Retired U.S. Air Force lieutenant colonel James H. Harvey III, 100, boasts many military honors to his name. Harvey was one of the first African American fighter pilots with the Tuskegee Airmen, the famous World War II military aviators who opened doors for Black pilots in the U.S.

He was the military’s first Black fighter jet pilot to fly in Korean airspace, according to the Air Force. In 1949, Harvey and his fellow 332nd Fighter Group Tuskegee Airmen were also the winners of the original Top Gunnery Meet at what was Las Vegas Air Force Base.

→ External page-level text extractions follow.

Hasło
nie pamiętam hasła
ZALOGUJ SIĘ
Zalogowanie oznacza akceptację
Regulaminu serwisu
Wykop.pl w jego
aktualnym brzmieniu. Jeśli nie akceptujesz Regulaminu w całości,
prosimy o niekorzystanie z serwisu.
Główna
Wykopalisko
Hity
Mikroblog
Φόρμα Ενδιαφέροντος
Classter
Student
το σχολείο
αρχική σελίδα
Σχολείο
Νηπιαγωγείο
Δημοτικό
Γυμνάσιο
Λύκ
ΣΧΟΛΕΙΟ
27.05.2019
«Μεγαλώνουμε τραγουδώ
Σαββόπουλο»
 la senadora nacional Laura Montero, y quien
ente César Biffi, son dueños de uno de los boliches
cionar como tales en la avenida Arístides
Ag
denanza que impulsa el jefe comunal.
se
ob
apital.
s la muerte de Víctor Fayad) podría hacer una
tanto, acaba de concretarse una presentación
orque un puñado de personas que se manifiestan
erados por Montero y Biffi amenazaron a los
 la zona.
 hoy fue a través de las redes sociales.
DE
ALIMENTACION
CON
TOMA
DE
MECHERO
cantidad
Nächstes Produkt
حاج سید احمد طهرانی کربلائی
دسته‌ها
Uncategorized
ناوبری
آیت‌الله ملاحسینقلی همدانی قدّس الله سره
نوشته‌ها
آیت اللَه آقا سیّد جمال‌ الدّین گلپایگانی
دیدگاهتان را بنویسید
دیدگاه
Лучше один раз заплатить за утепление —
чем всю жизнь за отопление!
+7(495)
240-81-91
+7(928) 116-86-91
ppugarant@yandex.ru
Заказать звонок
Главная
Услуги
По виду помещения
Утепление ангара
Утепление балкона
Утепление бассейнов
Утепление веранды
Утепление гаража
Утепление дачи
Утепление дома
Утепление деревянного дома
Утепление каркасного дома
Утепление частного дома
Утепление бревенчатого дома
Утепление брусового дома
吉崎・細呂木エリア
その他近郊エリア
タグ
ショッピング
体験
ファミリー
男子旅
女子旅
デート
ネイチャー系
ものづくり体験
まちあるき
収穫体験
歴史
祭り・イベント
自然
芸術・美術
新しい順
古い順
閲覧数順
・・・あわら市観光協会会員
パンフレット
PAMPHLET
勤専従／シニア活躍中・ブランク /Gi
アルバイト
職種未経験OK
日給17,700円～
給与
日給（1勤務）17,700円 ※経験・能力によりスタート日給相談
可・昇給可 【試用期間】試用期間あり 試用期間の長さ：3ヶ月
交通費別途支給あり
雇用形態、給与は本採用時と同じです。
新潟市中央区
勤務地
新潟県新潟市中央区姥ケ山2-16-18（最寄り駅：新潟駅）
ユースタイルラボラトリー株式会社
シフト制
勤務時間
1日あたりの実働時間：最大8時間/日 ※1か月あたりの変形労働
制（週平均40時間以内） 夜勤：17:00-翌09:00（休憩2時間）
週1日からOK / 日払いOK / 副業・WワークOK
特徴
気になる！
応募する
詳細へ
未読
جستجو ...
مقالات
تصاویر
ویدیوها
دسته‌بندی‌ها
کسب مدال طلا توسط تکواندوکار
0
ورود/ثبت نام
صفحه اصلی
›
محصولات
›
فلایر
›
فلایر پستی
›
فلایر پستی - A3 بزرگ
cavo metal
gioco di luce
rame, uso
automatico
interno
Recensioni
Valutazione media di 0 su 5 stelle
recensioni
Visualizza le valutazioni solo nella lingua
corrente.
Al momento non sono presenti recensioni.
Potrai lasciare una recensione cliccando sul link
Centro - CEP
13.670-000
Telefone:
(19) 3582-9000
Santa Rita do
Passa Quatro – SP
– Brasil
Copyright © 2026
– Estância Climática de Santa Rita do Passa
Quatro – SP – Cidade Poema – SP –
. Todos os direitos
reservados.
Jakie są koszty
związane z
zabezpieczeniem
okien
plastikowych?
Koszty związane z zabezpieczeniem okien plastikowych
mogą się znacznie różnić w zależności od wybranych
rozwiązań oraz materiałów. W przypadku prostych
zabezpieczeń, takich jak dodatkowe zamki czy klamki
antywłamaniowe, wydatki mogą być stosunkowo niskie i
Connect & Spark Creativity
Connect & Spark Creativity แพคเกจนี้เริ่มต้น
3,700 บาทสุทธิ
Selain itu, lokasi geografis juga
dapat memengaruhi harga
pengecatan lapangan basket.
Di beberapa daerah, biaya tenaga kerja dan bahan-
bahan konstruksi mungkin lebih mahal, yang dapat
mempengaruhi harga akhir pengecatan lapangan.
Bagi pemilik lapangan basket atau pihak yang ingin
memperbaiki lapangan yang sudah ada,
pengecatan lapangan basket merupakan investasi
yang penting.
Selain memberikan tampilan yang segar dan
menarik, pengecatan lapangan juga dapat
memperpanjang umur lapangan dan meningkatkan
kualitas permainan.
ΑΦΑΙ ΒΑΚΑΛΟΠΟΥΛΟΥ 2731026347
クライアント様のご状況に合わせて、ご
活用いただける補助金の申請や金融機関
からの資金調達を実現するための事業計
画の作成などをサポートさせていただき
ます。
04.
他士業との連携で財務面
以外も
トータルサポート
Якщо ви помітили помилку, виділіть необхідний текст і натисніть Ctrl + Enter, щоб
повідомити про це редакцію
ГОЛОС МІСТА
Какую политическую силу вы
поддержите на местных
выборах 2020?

On Saturday, Harvey gained one additional accolade to his military career that spanned more than two decades when he received an honorary promotion to colonel.

During the event at halftime of the Air Force-Army football game in Denver, Harvey was pinned with the rank by his daughters and niece while wearing a new service dress uniform provided by the Air & Space Forces Association. Also in attendance was Chairman of the Joint Chiefs of Staff General Charles Q. Brown Jr., Senator Michael Bennet (D-Colo.), and Air Force Secretary Frank Kendall.

“Having served in a military that was still segregated, he faced no shortage of obstacles, but his incredible courage, skill, and perseverance led him to earn repeated honors,” said Bennet, who initiated the promotion. “I’m honored to have supported lieutenant colonel Harvey’s honorary promotion and to recognize his contributions to our country’s history and the advancement of civil rights.”

Brown, who served as the first Black Air Force chief of staff in history, credited Harvey for his own career trajectory.